One week the children were asked to go to the children’s section of the library and choose a book by one of their favourite authors. When they returned with their books, they were challenged to write a story, copying the style of their preferred author. Later, when they read their stories out loud, the other members of the club guessed which author they were trying to imitate. Suzanne explained that sometimes it’s good for artists to copy someone who is very good at their craft, and then later develop their own personal style.
At the next meeting, Suzanne gave each club member the first few lines of a Horrid Henry story she had written, inviting them to finish it:
It was Tuesday.
Horrid Henry woke up and a feeling of dread descended over him.
Today was the day of the dentist appointment. And it wasn’t going to be like most visits to the dentist. This time it was not a check-up. This time Henry would have a tooth filled.
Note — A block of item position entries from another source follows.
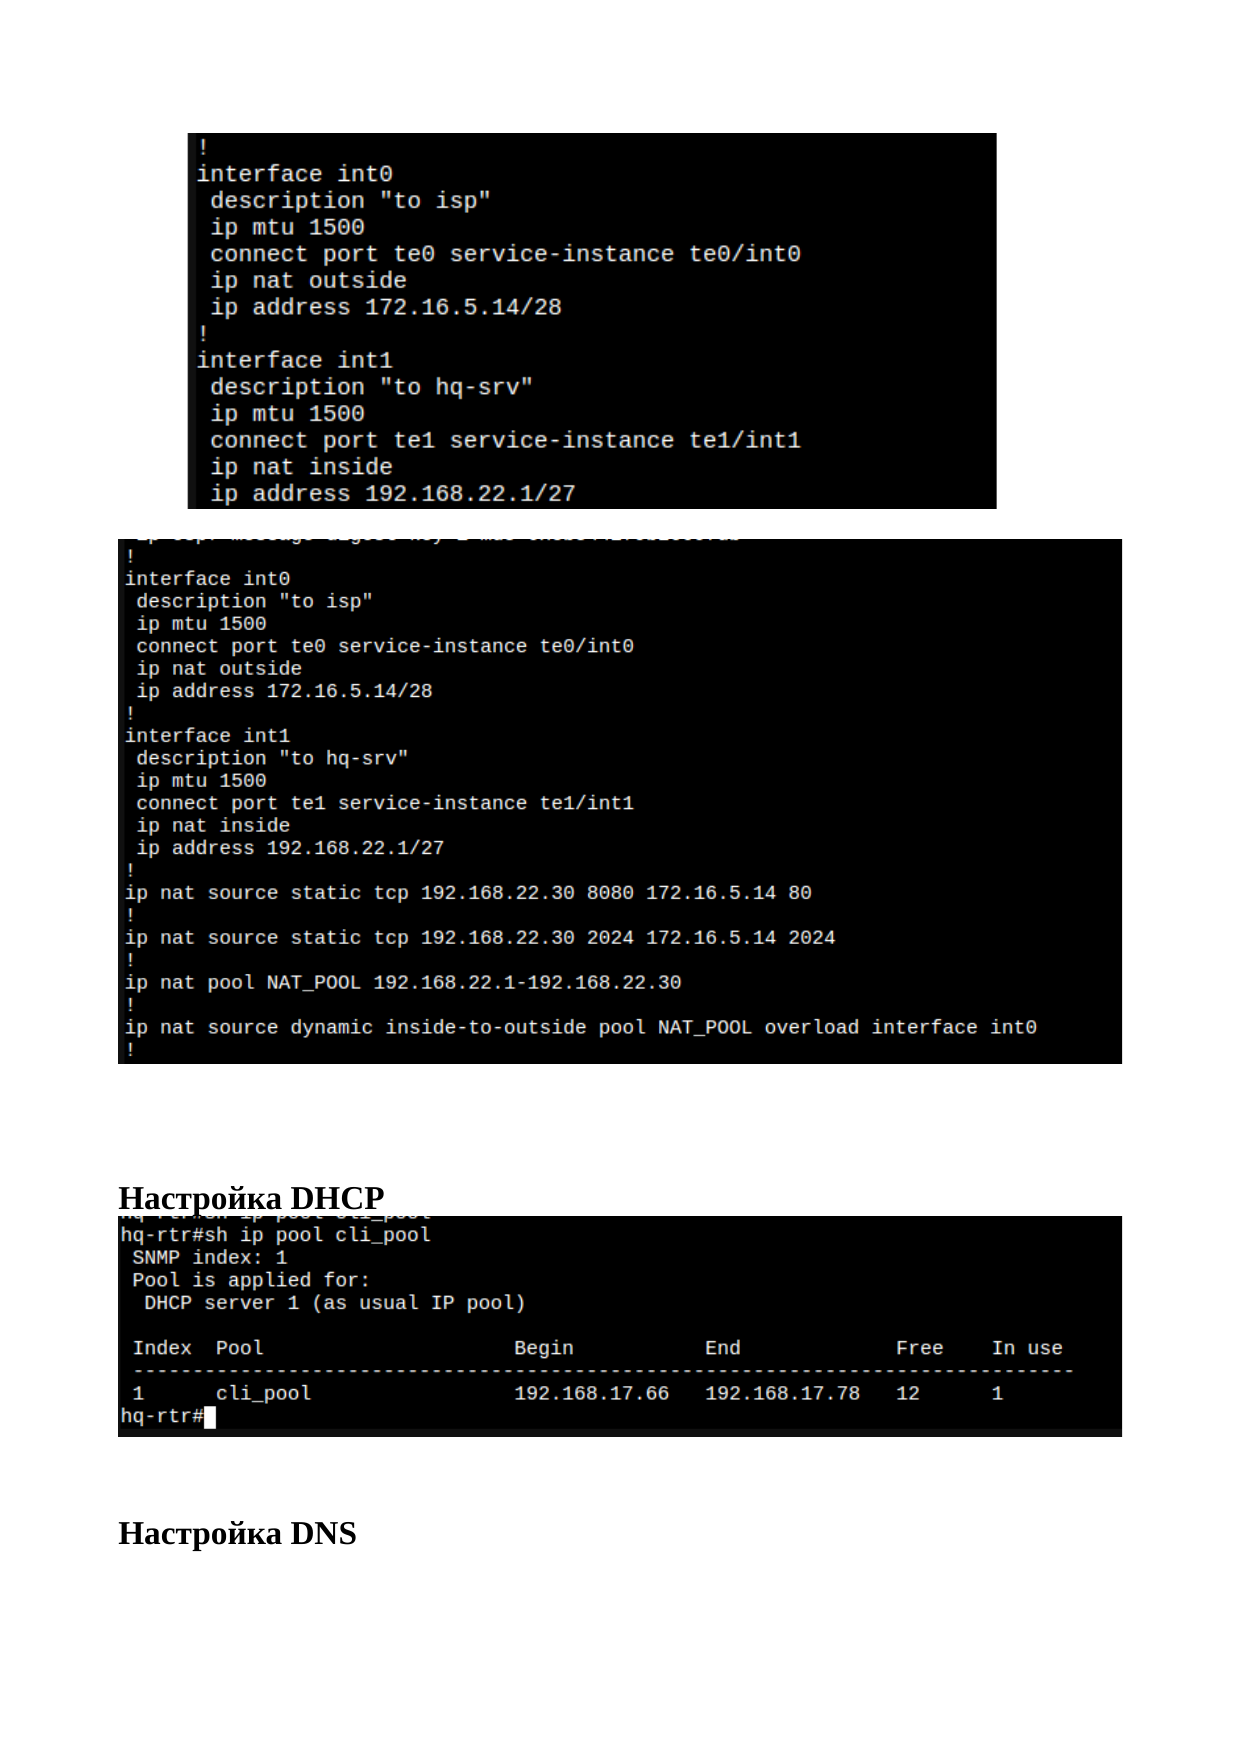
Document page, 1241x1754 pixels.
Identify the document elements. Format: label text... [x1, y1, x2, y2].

picture [187, 133, 997, 509]
text Настройка DHCP [118, 1178, 1122, 1216]
text Настройка DNS [118, 1513, 1122, 1552]
picture [118, 1216, 1123, 1437]
picture [118, 539, 1123, 1064]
Henry had never had to have a filling done. And he still could not believe it was true. But at his last check-up the dentist, Dr. Overbite, said to him, “Well, Henry, it looks like you have been eating too many sweets and having too many sugary drinks! We will have to do a little filling on your next visit…”
More recently, club members were invited to take turns accessing scholastic.com’s interactive story starter site. By pulling the levers to spin four different wheels, the children were given a genre, a character, an adjective describing that character and a situation or plot. The club has also been challenged to examine the contents of a bag of 10 random everyday objects and then write a story in which two or three of those objects play a part.
Attendance is normally between eight and ten children, and their tastes range from science fiction, to adventure, to mystery stories, to fantasy. So far, they have not been keen to work on poetry, so that will be a challenge for the Club Adviser!